§ What the task requires: Express the lines as a Markdown table with two columns, No. and Text, where No. gives each row's number and Text holds the line. Start with the line containing "Clàudia Rius, Paula Carreras, R" and go on through the final line, skipping blank lines and leaving the pictures out.
----
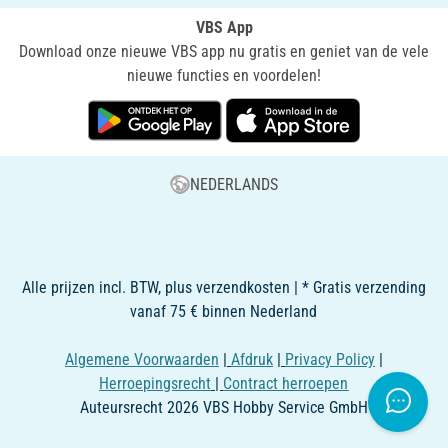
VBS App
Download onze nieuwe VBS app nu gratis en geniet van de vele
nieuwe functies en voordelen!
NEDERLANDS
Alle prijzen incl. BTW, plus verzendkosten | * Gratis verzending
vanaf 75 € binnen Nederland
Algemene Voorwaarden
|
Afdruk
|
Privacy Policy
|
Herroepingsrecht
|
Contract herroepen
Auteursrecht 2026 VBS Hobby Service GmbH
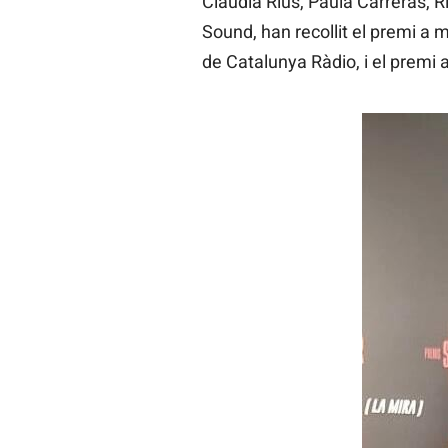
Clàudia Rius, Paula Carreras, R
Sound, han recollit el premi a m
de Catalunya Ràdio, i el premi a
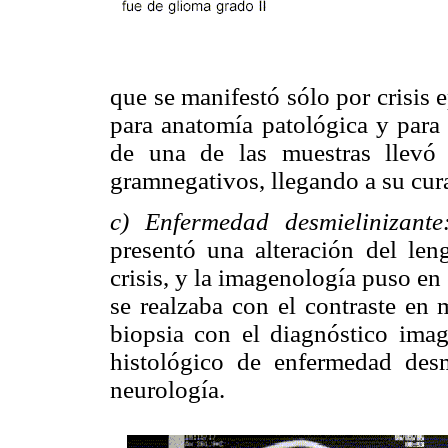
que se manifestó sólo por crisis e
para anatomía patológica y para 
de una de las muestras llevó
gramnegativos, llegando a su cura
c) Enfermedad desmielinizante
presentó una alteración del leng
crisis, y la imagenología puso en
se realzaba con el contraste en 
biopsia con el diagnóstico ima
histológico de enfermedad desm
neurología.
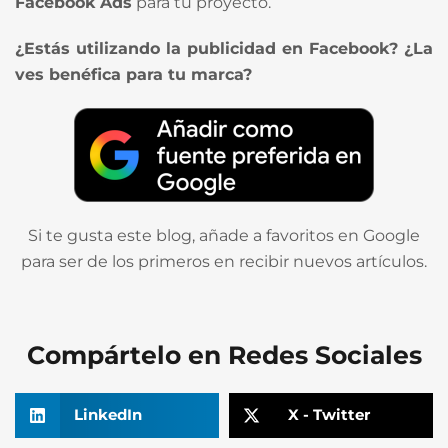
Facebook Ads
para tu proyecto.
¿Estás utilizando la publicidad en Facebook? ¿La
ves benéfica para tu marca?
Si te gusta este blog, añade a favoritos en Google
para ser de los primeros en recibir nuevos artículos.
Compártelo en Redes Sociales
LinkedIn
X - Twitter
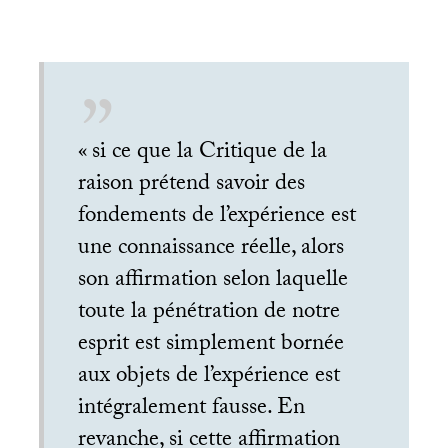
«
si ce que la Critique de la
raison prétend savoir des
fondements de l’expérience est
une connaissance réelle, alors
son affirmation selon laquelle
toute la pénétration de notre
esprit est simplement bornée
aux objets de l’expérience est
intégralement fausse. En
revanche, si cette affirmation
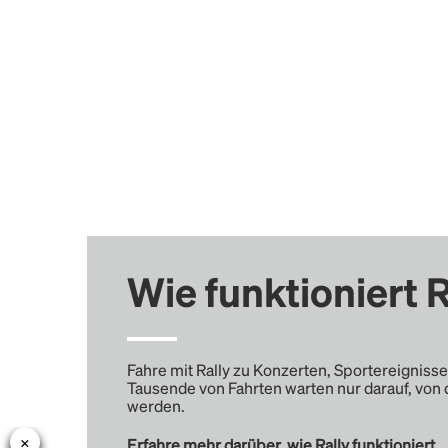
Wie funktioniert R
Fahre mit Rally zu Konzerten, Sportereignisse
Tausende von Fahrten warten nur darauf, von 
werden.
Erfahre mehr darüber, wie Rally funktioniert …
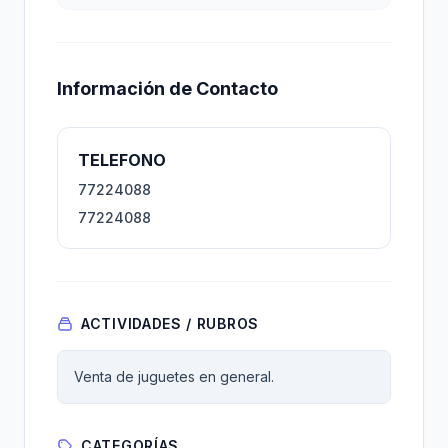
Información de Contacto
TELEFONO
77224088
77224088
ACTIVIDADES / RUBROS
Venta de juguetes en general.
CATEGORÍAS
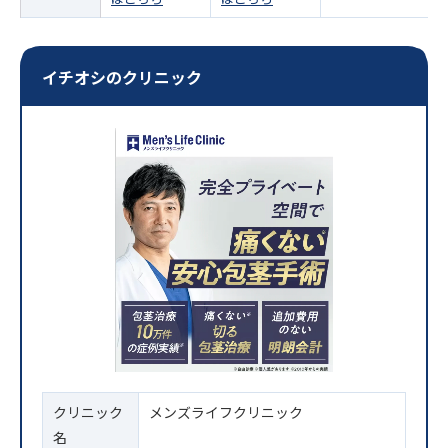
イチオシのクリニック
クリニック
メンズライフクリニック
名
----
§ Solution for this problem:
| No. | Text |
|---|---|
| 1 | Clàudia Rius, Paula Carreras, R |
| 2 | Sound, han recollit el premi a m |
| 3 | de Catalunya Ràdio, i el premi a |
| 4 | que se manifestó sólo por crisis e |
| 5 | para anatomía patológica y para  |
| 6 | de una de las muestras llevó |
| 7 | gramnegativos, llegando a su cura |
| 8 | c) Enfermedad desmielinizante |
| 9 | presentó una alteración del leng |
| 10 | crisis, y la imagenología puso en |
| 11 | se realzaba con el contraste en  |
| 12 | biopsia con el diagnóstico ima |
| 13 | histológico de enfermedad desm |
| 14 | neurología. |
| 15 | Facebook Ads |
| 16 | para tu proyecto. |
| 17 | ¿Estás utilizando la publicidad en Facebook? ¿La |
| 18 | ves benéfica para tu marca? |
| 19 | Si te gusta este blog, añade a favoritos en Google |
| 20 | para ser de los primeros en recibir nuevos artículos. |
| 21 | Compártelo en Redes Sociales |
| 22 | LinkedIn |
| 23 | X - Twitter |
| 24 | « |
| 25 | si ce que la Critique de la |
| 26 | raison prétend savoir des |
| 27 | fondements de l’expérience est |
| 28 | une connaissance réelle, alors |
| 29 | son affirmation selon laquelle |
| 30 | toute la pénétration de notre |
| 31 | esprit est simplement bornée |
| 32 | aux objets de l’expérience est |
| 33 | intégralement fausse. En |
| 34 | revanche, si cette affirmation |
| 35 | Wie funktioniert R |
| 36 | Fahre mit Rally zu Konzerten, Sportereignisse |
| 37 | Tausende von Fahrten warten nur darauf, von  |
| 38 | werden. |
| 39 | Erfahre mehr darüber, wie Rally funktioniert … |
| 40 | Información de Contacto |
| 41 | TELEFONO |
| 42 | 77224088 |
| 43 | 77224088 |
| 44 | ACTIVIDADES / RUBROS |
| 45 | Venta de juguetes en general. |
| 46 | CATEGORÍAS |
| 47 | イチオシのクリニック |
| 48 | クリニック |
| 49 | メンズライフクリニック |
| 50 | 名 |